Friday, April 14, 2006

A Mortgage Sized Debt Load--Without the House

David Walker is not a name that most Americans will know if you live outside the Beltway and most people inside the Beltway wouldn’t know it either. Walker, who can walk the streets in anonymity, is the head of the Government Accountability Office, in short, the country’s chief Accountant. In a briefing last week, according to David Broder, writing in the Washington Post yesterday, Walker noted that the debt load being carried by America is such that the budget deficit amounts to $156,000 for every man, woman, and child in America. For a family of four, that is equivalent to a mortgage on a $630,000 home, but having no home to show for it.

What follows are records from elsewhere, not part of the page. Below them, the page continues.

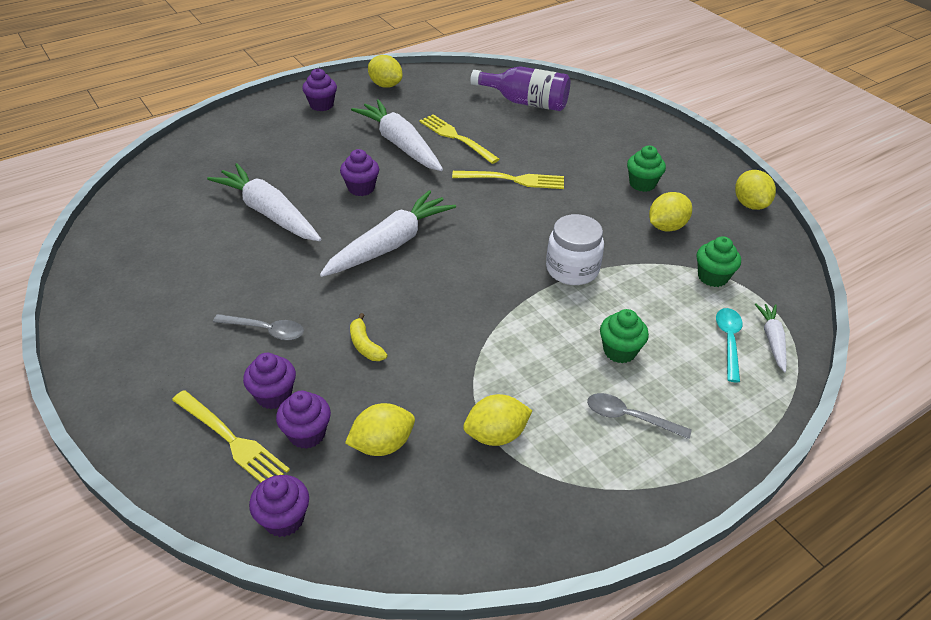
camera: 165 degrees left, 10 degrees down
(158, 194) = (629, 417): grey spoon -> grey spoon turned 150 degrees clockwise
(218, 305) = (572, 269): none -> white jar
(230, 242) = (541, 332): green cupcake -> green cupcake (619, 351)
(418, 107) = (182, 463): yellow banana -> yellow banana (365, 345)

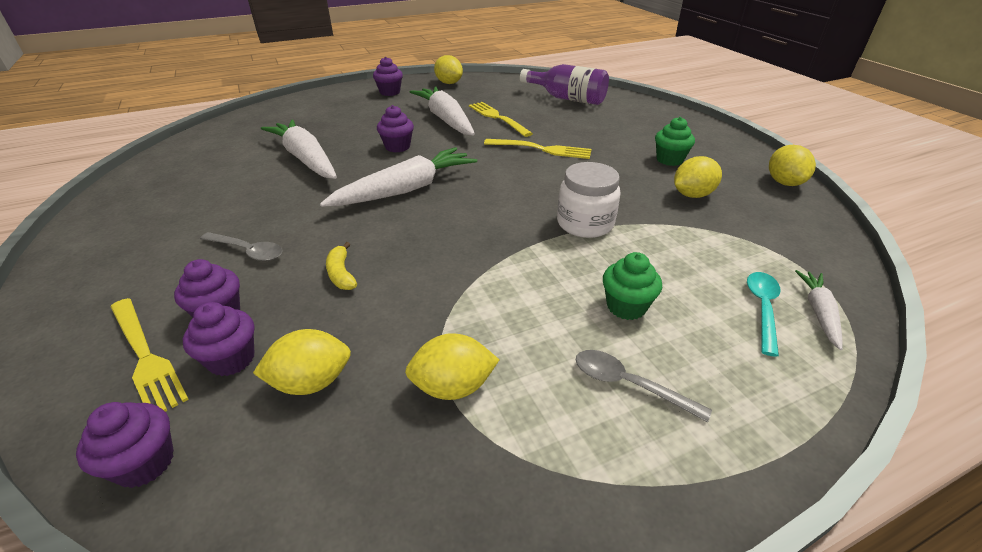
camera: 10 degrees right, 5 degrees down
(712, 277) = (742, 242): green cupcake -> none

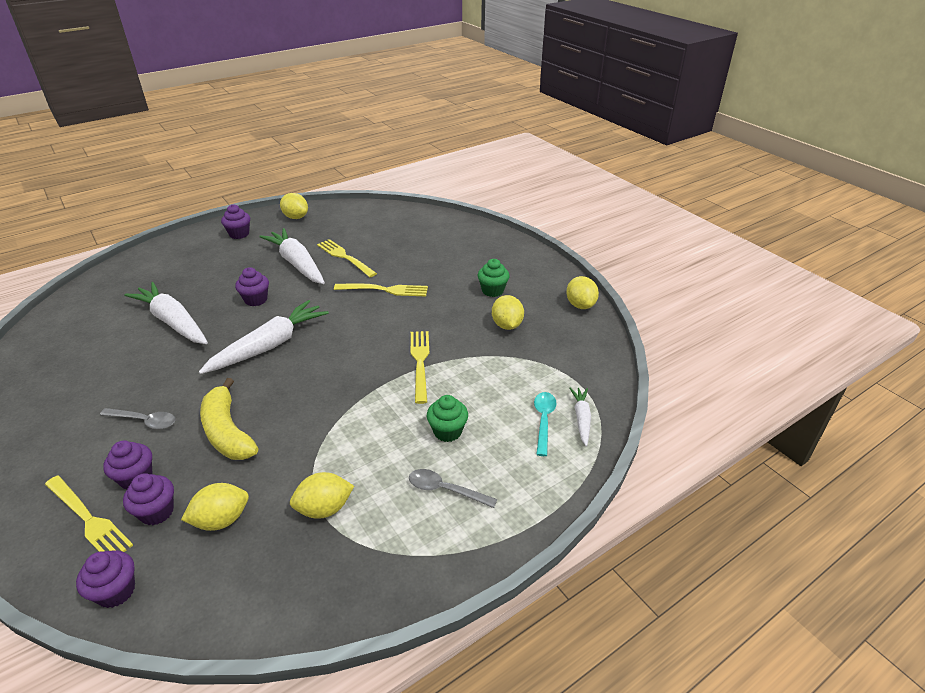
camera: 10 degrees left, 0 degrees up
(341, 274) = (227, 432): yellow banana -> yellow banana, size x1.99
(567, 98) = (408, 228): purple bottle -> none
(585, 223) = (420, 362): white jar -> yellow fork
(692, 195) = (507, 325): yellow lemon -> yellow lemon turned 60 degrees counterclockwise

The Treasury Department reported to Congress (but never issued a press release) that the accumulated debt of the United states is $760 billion, or more than twice the officially announced budget deficit of $319 billion. This $760 billion is difference between its income and it liabilities, but purchases made this year. It is equivalent to having your personal mortgage and other debts totaling $319,000 and then buying on credit an additional $421,000 in goods and services. At some point, creditors would stop giving you credit because your ability to pay your debts has greatly outstripped your income. But the federal government doesn’t have a creditor to put the kibosh on extra spending.

The GOP is largely responsible for this financial fiasco and we need to get back to, or rather actually adopt, a budget process that most Americans live by. Don’t borrow more than you can repay and limit your spending better. But cutting the pork of the budget will only go so far. We need to restructure the entire budget process.